Отрывок:
Это будет посильнее Pussi Riot. Одно дело, когда всякие малокультурные личности для самопиара начинают раскачивать основы православия, и совсем другое, когда о том, что происходит внутри РПЦ, в отчаянии говорят те, для которых церковь была домом родным.
Маша Кречетова. Бывшая невестка протоиерея Валериана Кречетова, настоятеля Покровского храма села Акулово Одинцовского района, мать четверых его внуков.
«Несколько дней назад к моему второму мужу Мише подошел неизвестный и, пригрозив страшно и серьезно (инвалидностью, смертью и др.), потребовал, чтоб он, Миша, „уговорил“ меня отписать свою половину имущества, доставшуюся после развода, в дар Андрею Кречетову, моему бывшему супругу. Я опасаюсь, что в случае неисполнения требования угрозы могут воплотиться в жизнь».
* * *
Я спросила свою героиню, осознает ли она, что после публикации на нее могут вылиться потоки грязи от так называемых фанатиков православной веры, ее апологетов и блюстителей.
Что «рассекречивать» самое святое, что есть в РПЦ, — семейные взаимоотношения внутри элиты церкви, в нашей стране непозволительно. Независимо от того, какую правду она скажет.
«Я через это уже прошла. Домашнее насилие, оскорбления, избиения, даже провозглашение меня чуть ли не бесноватой... Мне это известно. В этом плане я не боюсь. Физически — да, боюсь за своих родных. Я не знаю, что мне делать, и, возможно, поступаю так от отчаяния, от того, что больше искать помощи мне не у кого, ведь в полиции лежит мое заявление об угрозах — и пока что никто по нему ничего не делает... Я понимаю, что только огласка этой истории способна предотвратить возможное насилие против моей семьи, так как все другие способы защитить себя, вернуть ситуацию в правовое русло не помогли. Возможно, потому что здесь замешаны слишком высокопоставленные персоны».
Его величают прозорливым старцем. Он был знаком со знаменитыми старцами Николаем Гурьяновым и Иоанном Крестьянкиным, дружен с не менее знаменитым старцем Илием (Ноздревым), духовником нынешнего патриарха Кирилла. Валериан Кречетов — имя в Московской патриархии не последнее.
Его проповедями о любви, православной семье, мире и счастье полон Интернет.
Из бесед с протоиереем Валерианом Кречетовым.
Без любви человек и не живет по-настоящему, он существует. И самое печальное то, что мы очень часто забываем эту истину, и поэтому все происходит именно от этой беды. Женился ты или еще не женился, замуж ты вышла или замуж не вышла, живешь ли ты еще в семье или уже отдельно от родителей, но любовь нужна всегда. Потому что мы живем среди людей, и в общении должна быть прежде всего любовь.
Замечательно сказал святитель Иустин (Попович): «Любовь к человеку без любви Божией есть самолюбие. А любовь к Богу без любви к человеку есть самообман».

Задания:
1. Настоятелем какого храма назван в отрывке протоиерей Валериан Кречетов?
2. Согласуются ли с отрывком эти утверждения? (а) Маша Кречетова — мать четверых внуков Валериана Кречетова. (б) Полиция уже приняла меры по заявлению Маши об угрозах. (в) Валериан Кречетов был знаком со старцем Иоанном Крестьянкиным.
3. Продолжите отрывок о семье Кречетовых, начав сразу после его последнего предложения.

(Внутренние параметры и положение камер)
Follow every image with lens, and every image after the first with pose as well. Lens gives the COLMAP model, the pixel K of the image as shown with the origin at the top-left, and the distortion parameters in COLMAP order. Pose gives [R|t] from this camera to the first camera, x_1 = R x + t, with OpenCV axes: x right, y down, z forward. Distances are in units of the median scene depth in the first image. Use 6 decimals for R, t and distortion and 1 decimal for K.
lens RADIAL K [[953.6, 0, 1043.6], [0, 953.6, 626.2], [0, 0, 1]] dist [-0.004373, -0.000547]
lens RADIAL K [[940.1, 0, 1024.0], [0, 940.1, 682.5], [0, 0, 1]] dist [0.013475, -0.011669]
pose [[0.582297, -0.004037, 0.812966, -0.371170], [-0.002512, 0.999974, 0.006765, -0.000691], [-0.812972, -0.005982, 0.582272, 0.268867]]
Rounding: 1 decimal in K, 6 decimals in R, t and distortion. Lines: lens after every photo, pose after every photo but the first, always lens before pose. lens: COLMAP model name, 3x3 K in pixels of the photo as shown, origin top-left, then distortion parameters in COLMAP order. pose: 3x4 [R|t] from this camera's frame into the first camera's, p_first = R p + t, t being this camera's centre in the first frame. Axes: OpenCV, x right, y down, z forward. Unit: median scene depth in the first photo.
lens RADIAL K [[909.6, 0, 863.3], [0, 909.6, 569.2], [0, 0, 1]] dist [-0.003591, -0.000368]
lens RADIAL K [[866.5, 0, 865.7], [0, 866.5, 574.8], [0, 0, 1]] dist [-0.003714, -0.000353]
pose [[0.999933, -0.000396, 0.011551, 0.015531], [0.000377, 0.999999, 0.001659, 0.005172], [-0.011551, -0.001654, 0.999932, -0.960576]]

Ответы:
1. Покровского храма села Акулово Одинцовского района.

2. (а) Да: «мать четверых его внуков». (б) Нет: «в полиции лежит мое заявление об угрозах — и пока что никто по нему ничего не делает». (в) Да: «Он был знаком со знаменитыми старцами Николаем Гурьяновым и Иоанном Крестьянкиным».

3.
— Замуж я вышла после одиннадцатого класса, — говорит Мария Кречетова. — Андрей предложил сыграть свадьбу в тот день, когда отец Валериан будет венчать и его сестру, чтобы был двойной праздник, 18 июля 1997 года. Хотя с будущим мужем своим я познакомилась, только не удивляйтесь, всего за месяц до этого. Родители мои, люди верующие, узнав о том, что сам Андрей Кречетов сделал мне предложение, посчитали, что это промысел Божий.
На первый взгляд она кажется слабой, ведомой. Худенькая и маленькая, словно девочка, ни грамма косметики, волосы забраны сзади в безыскусный пучок. Внешне Машу Кречетову можно сравнить разве что с тихим летним пейзажем, где лес, речка, а на опушке ромашки. Очень славная. Православная. Такая, кажется, вынесет все страдания и невзгоды, выпавшие на ее долю.
«Я прожила с этим человеком больше десяти лет. Смирялась, терпела ради семьи и детей... Но однажды все грани были пройдены, когда я поняла, что детям такая жизнь, в грубости и насилии, стала причинять вред, я решилась на уход...»
Убоится мужа своего...
— После замужества я приняла как должное: женщина не должна работать, должна подчиняться мужу, не может иметь собственного мнения, интересов, должна рожать детей и блюсти дом.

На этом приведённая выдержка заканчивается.